Written task: Each line containing the string "assign" should be copied out of the entries.

Machine-readable hardware designs:
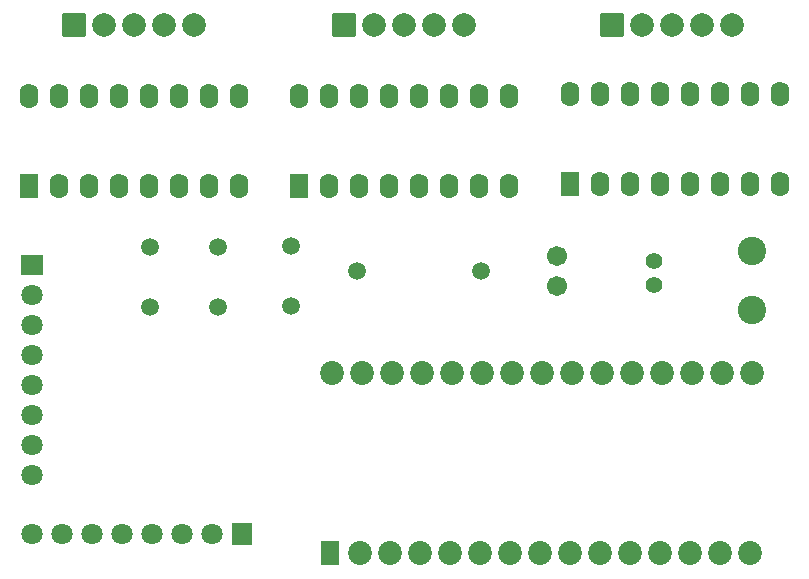
<source format=gbs>
G04 Layer: BottomSolderMaskLayer*
G04 EasyEDA v6.5.44, 2024-07-11 22:25:44*
G04 45d6b8aa582043f790635ab3bd24865d,c9b9c57424e64463a8e00cf53a76285a,10*
G04 Gerber Generator version 0.2*
G04 Scale: 100 percent, Rotated: No, Reflected: No *
G04 Dimensions in millimeters *
G04 leading zeros omitted , absolute positions ,4 integer and 5 decimal *
%FSLAX45Y45*%
%MOMM*%

%AMMACRO1*4,1,8,-0.9421,-1.0016,-1.0016,-0.9421,-1.0016,0.9421,-0.9421,1.0016,0.9421,1.0016,1.0016,0.9421,1.0016,-0.9421,0.9421,-1.0016,-0.9421,-1.0016,0*%
%AMMACRO2*4,1,8,-0.8711,-0.8382,-0.9008,-0.8084,-0.9008,0.8085,-0.8711,0.8382,0.871,0.8382,0.9008,0.8085,0.9008,-0.8084,0.871,-0.8382,-0.8711,-0.8382,0*%
%AMMACRO3*4,1,8,-0.8085,-0.9008,-0.8382,-0.871,-0.8382,0.8711,-0.8085,0.9008,0.8084,0.9008,0.8382,0.8711,0.8382,-0.871,0.8084,-0.9008,-0.8085,-0.9008,0*%
%AMMACRO4*4,1,8,-0.7662,-1.01,-0.772,-1.0041,-0.772,1.0042,-0.7662,1.01,0.7661,1.01,0.772,1.0042,0.772,-1.0041,0.7661,-1.01,-0.7662,-1.01,0*%
%AMMACRO5*4,1,8,-0.7711,-1.0508,-0.8008,-1.021,-0.8008,1.0211,-0.7711,1.0508,0.771,1.0508,0.8008,1.0211,0.8008,-1.021,0.771,-1.0508,-0.7711,-1.0508,0*%
%ADD10C,1.5016*%
%ADD11C,1.4016*%
%ADD12MACRO1*%
%ADD13C,2.0032*%
%ADD14C,2.4016*%
%ADD15C,1.8016*%
%ADD16MACRO2*%
%ADD17MACRO3*%
%ADD18C,1.7016*%
%ADD19C,2.0200*%
%ADD20MACRO4*%
%ADD21O,1.6015970000000002X2.1015960000000002*%
%ADD22MACRO5*%

%LPD*%
D10*
G01*
X2768600Y6362700D03*
G01*
X2768600Y6870700D03*
G01*
X3390900Y6375400D03*
G01*
X3390900Y6883400D03*
G01*
X2197100Y6362700D03*
G01*
X2197100Y6870700D03*
D11*
G01*
X6464300Y6554800D03*
G01*
X6464300Y6754799D03*
D12*
G01*
X3835400Y8750300D03*
D13*
G01*
X4089400Y8750300D03*
G01*
X4343400Y8750300D03*
G01*
X4597400Y8750300D03*
G01*
X4851400Y8750300D03*
D12*
G01*
X6108700Y8750300D03*
D13*
G01*
X6362700Y8750300D03*
G01*
X6616700Y8750300D03*
G01*
X6870700Y8750300D03*
G01*
X7124700Y8750300D03*
D12*
G01*
X1549400Y8750300D03*
D13*
G01*
X1803400Y8750300D03*
G01*
X2057400Y8750300D03*
G01*
X2311400Y8750300D03*
G01*
X2565400Y8750300D03*
D14*
G01*
X7289800Y6341300D03*
G01*
X7289800Y6841299D03*
D15*
G01*
X1193800Y4940300D03*
G01*
X1193800Y5194300D03*
G01*
X1193800Y5448300D03*
G01*
X1193800Y5702300D03*
G01*
X1193800Y5956300D03*
G01*
X1193800Y6210300D03*
G01*
X1193800Y6464300D03*
D16*
G01*
X1193800Y6718300D03*
D15*
G01*
X1193800Y4445000D03*
G01*
X1447800Y4445000D03*
G01*
X1701800Y4445000D03*
G01*
X1955800Y4445000D03*
G01*
X2209800Y4445000D03*
G01*
X2463800Y4445000D03*
G01*
X2717800Y4445000D03*
D17*
G01*
X2971800Y4445000D03*
D18*
G01*
X5638800Y6540500D03*
G01*
X5638800Y6794500D03*
D10*
G01*
X3945407Y6667500D03*
G01*
X4995392Y6667500D03*
D19*
G01*
X5499100Y4279392D03*
G01*
X5753100Y4279392D03*
G01*
X6007100Y4279392D03*
G01*
X6261100Y4279392D03*
G01*
X6515100Y4279392D03*
G01*
X6769100Y4279392D03*
G01*
X7023100Y4279392D03*
G01*
X7277100Y4279392D03*
G01*
X5245100Y4279392D03*
G01*
X4991100Y4279392D03*
G01*
X4737100Y4279392D03*
G01*
X4483100Y4279392D03*
G01*
X4229100Y4279392D03*
G01*
X3975100Y4279392D03*
D20*
G01*
X3721100Y4279392D03*
D19*
G01*
X3733800Y5804407D03*
G01*
X3987800Y5804407D03*
G01*
X4241800Y5804407D03*
G01*
X4495800Y5804407D03*
G01*
X4749800Y5804407D03*
G01*
X5003800Y5804407D03*
G01*
X5257800Y5804407D03*
G01*
X7289800Y5804407D03*
G01*
X7035800Y5804407D03*
G01*
X6781800Y5804407D03*
G01*
X6527800Y5804407D03*
G01*
X6273800Y5804407D03*
G01*
X6019800Y5804407D03*
G01*
X5765800Y5804407D03*
G01*
X5511800Y5804407D03*
D21*
G01*
X5232400Y8153400D03*
G01*
X4978400Y8153400D03*
G01*
X4724400Y8153400D03*
G01*
X4470400Y8153400D03*
G01*
X4216400Y8153400D03*
G01*
X3962400Y8153400D03*
G01*
X3708400Y8153400D03*
G01*
X3454400Y8153400D03*
G01*
X5232400Y7391400D03*
G01*
X4978400Y7391400D03*
G01*
X4724400Y7391400D03*
G01*
X4470400Y7391400D03*
G01*
X4216400Y7391400D03*
G01*
X3962400Y7391400D03*
G01*
X3708400Y7391400D03*
D22*
G01*
X3454400Y7391400D03*
D21*
G01*
X7531100Y8166100D03*
G01*
X7277100Y8166100D03*
G01*
X7023100Y8166100D03*
G01*
X6769100Y8166100D03*
G01*
X6515100Y8166100D03*
G01*
X6261100Y8166100D03*
G01*
X6007100Y8166100D03*
G01*
X5753100Y8166100D03*
G01*
X7531100Y7404100D03*
G01*
X7277100Y7404100D03*
G01*
X7023100Y7404100D03*
G01*
X6769100Y7404100D03*
G01*
X6515100Y7404100D03*
G01*
X6261100Y7404100D03*
G01*
X6007100Y7404100D03*
D22*
G01*
X5753100Y7404100D03*
D21*
G01*
X2946400Y8153400D03*
G01*
X2692400Y8153400D03*
G01*
X2438400Y8153400D03*
G01*
X2184400Y8153400D03*
G01*
X1930400Y8153400D03*
G01*
X1676400Y8153400D03*
G01*
X1422400Y8153400D03*
G01*
X1168400Y8153400D03*
G01*
X2946400Y7391400D03*
G01*
X2692400Y7391400D03*
G01*
X2438400Y7391400D03*
G01*
X2184400Y7391400D03*
G01*
X1930400Y7391400D03*
G01*
X1676400Y7391400D03*
G01*
X1422400Y7391400D03*
D22*
G01*
X1168400Y7391400D03*
M02*

</source>
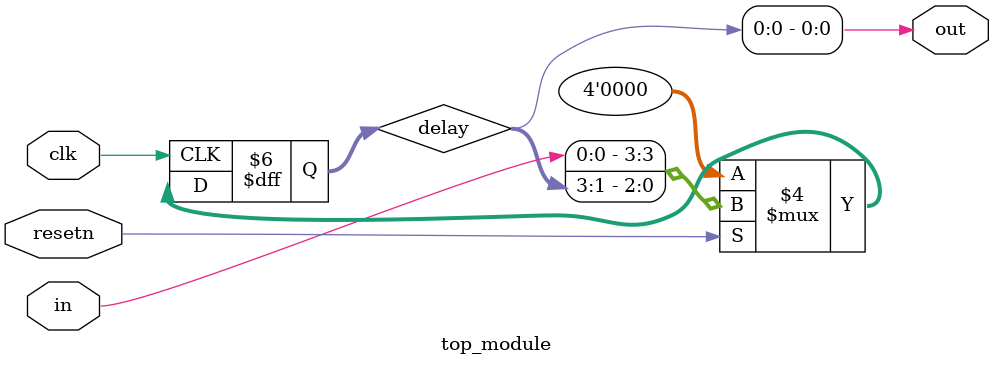
<source format=v>
module top_module (
    input clk,
    input resetn,   // synchronous reset
    input in,
    output out);
    
    reg [3:0] delay;
    assign out = delay[0];
    always @(posedge clk) begin
        if (!resetn) delay <= 0;
        else delay = { in, delay[3:1] };
    end

endmodule


</source>
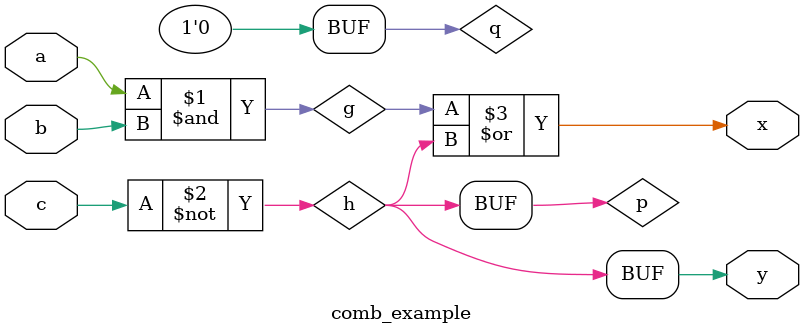
<source format=sv>
module comb_example(
    input logic a, b, c,
    output logic x, y
);

    logic g, h;
    assign g = a & b;
    assign h = ~c;

    logic p, q;
    assign x = g | h;
    assign p = h & 1'b1;
    assign q = ~(1'b1);

    assign y = p | q;
endmodule



</source>
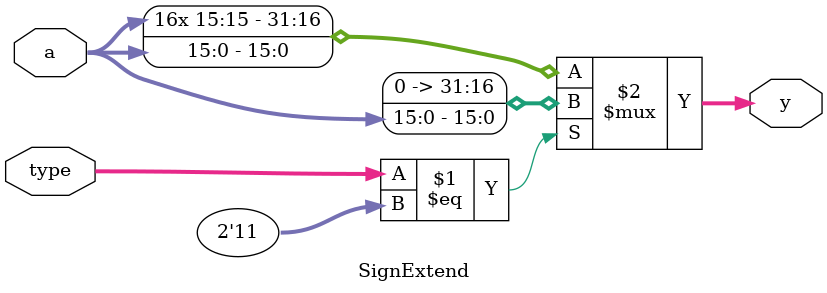
<source format=v>
`timescale 1ns / 1ps


module SignExtend(
    input  [15:0] a,
    input [1:0] type,
    output [31:0] y
    );
    assign y = (type == 2'b11) ? {{16{1'b0}}, a} : {{16{a[15]}}, a};
endmodule

</source>
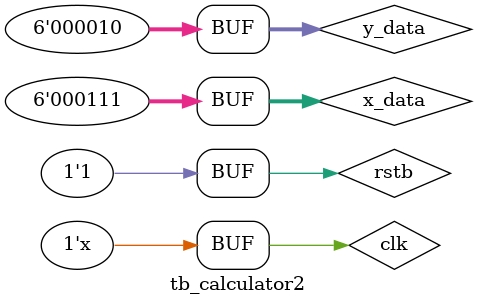
<source format=v>
`timescale 1ns/1ns

module tb_calculator2();

reg         clk;
reg         rstb;

reg [5:0]   x_data;
reg [5:0]   y_data;

wire [6:0]  w_add;
wire [6:0]  w_sub;
wire [11:0] w_mul;
wire [5:0]  w_div;

always #5 clk=~clk;

initial begin
    clk  =  0;
    rstb =  0;
    x_data=6'd0;
    y_data=6'd0;
#15 rstb =  1;
    x_data=6'd4;
    y_data=6'd2;

#15 x_data=6'd5;
    y_data=6'd6;     

#20 x_data=6'd7;
    y_data=6'd2;

end

calculator2  U0_calculator2(
                        .o_add  (w_add ), 
                        .o_sub  (w_sub ), 
                        .o_mul  (w_mul ), 
                        .o_div  (w_div ), 
                        .clk    (clk   ),
                        .rstb   (rstb  ),
                        .i_data1(x_data), 
                        .i_data2(y_data)
                        );
endmodule

</source>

Solution:
    assign out = delay[0];
    assign g = a & b;
    assign h = ~c;
    assign x = g | h;
    assign p = h & 1'b1;
    assign q = ~(1'b1);
    assign y = p | q;
    assign y = (type == 2'b11) ? {{16{1'b0}}, a} : {{16{a[15]}}, a};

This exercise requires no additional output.